いのしし くん。

政治、経済から音楽全般の評論
ultimate one in the cos-mos

教訓2〔安心の共有〕

2009-05-26 19:40:23 | 日記
 中国製のウナギから殺虫剤(ジコホルと発表)が検出。
 シジミから除草剤が検出。
 ハム製造会社の地下水からシアン化合物が検出。

 どれもが関連する食品衛生法に基づく法体制の中に、なぜか確固
たる安全基準値の定めがなく、海外の例をとっても安全上の問題(
健康への影響がない)のない範囲内の数値ではあるが、同法の暫定
処置の基準の最低値を適用して回収、破棄することになった。

 大気中、また地下資源中が無菌状態のわけもなく、われわれは体
内も含めてそれこそ健康に影響のない範囲内で雑菌と共生している。

☆ ☆ ☆

## [課題]
1. 次の(a)〜(c)が上の本文の内容と合っているかどうかを、それぞれ「はい」か「いいえ」で答え、判断の決め手となる本文の語句をそのまま引用しなさい。
(a) 中国製のウナギから検出された殺虫剤は、ジコホルと発表された。
(b) シジミからは殺虫剤が検出された。
(c) 検出のあった食品は、回収、破棄されることになった。
2. 上の本文によると、検出された数値は健康への影響がない範囲内だったのに、食品が回収、破棄されることになったのはなぜか。1〜3文で説明しなさい。
この後に続くデータは、上の本文とは関係がありません。

[データセットの項目]
☆ ☆ ☆

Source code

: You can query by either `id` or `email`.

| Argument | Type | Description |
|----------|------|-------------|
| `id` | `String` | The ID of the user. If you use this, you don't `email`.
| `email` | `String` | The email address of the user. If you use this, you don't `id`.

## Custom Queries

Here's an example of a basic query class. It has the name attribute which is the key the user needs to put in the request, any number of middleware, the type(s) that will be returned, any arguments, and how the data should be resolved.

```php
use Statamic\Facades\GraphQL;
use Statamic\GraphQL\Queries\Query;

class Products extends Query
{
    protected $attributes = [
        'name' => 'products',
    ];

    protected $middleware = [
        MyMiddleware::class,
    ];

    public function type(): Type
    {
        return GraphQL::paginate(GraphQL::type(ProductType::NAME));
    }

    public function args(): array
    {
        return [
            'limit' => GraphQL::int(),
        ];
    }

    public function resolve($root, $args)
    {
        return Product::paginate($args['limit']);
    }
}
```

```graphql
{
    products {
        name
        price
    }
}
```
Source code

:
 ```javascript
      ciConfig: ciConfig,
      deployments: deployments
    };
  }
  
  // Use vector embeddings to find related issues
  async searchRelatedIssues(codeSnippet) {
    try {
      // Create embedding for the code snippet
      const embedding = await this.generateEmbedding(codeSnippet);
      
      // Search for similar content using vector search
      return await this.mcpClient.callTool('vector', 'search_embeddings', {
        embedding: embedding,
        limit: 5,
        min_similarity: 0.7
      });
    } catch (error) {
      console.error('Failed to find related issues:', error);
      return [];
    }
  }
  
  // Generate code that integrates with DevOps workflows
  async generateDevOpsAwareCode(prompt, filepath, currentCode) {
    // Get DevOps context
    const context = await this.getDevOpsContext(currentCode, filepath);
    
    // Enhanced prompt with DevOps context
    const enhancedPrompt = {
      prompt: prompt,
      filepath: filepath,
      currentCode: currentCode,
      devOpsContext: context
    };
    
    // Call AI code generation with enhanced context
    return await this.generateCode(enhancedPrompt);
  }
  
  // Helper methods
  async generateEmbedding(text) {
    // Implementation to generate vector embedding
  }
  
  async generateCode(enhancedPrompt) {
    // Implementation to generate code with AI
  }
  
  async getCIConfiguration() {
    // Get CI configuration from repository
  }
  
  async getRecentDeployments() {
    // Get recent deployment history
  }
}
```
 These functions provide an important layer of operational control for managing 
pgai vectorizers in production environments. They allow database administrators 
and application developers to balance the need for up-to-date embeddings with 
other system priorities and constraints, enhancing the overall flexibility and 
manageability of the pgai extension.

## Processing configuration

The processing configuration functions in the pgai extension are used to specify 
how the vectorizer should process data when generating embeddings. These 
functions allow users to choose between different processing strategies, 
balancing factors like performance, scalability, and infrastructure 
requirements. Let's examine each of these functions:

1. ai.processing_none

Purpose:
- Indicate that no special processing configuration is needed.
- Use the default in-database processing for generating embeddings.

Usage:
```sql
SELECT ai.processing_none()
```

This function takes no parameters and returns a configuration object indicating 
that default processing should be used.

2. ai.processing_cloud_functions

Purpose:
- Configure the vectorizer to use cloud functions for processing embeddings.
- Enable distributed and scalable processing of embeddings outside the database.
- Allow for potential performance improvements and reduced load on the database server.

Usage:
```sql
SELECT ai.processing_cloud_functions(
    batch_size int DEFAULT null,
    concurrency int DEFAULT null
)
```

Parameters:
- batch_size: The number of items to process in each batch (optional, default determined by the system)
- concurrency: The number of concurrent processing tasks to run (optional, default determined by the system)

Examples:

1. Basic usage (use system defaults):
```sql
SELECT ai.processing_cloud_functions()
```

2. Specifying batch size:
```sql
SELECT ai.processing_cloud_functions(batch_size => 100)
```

☆ ☆ ☆

## [解答]
1.
(a) はい。「中国製のウナギから殺虫剤(ジコホルと発表)が検出。」
(b) いいえ。「シジミから除草剤が検出。」
(c) はい。「処置の基準の最低値を適用して回収、破棄することになった。」

2. 食品衛生法に基づく法体制の中に、確固たる安全基準値の定めがなかったからである。そのため、同法の暫定処置の基準の最低値が適用された。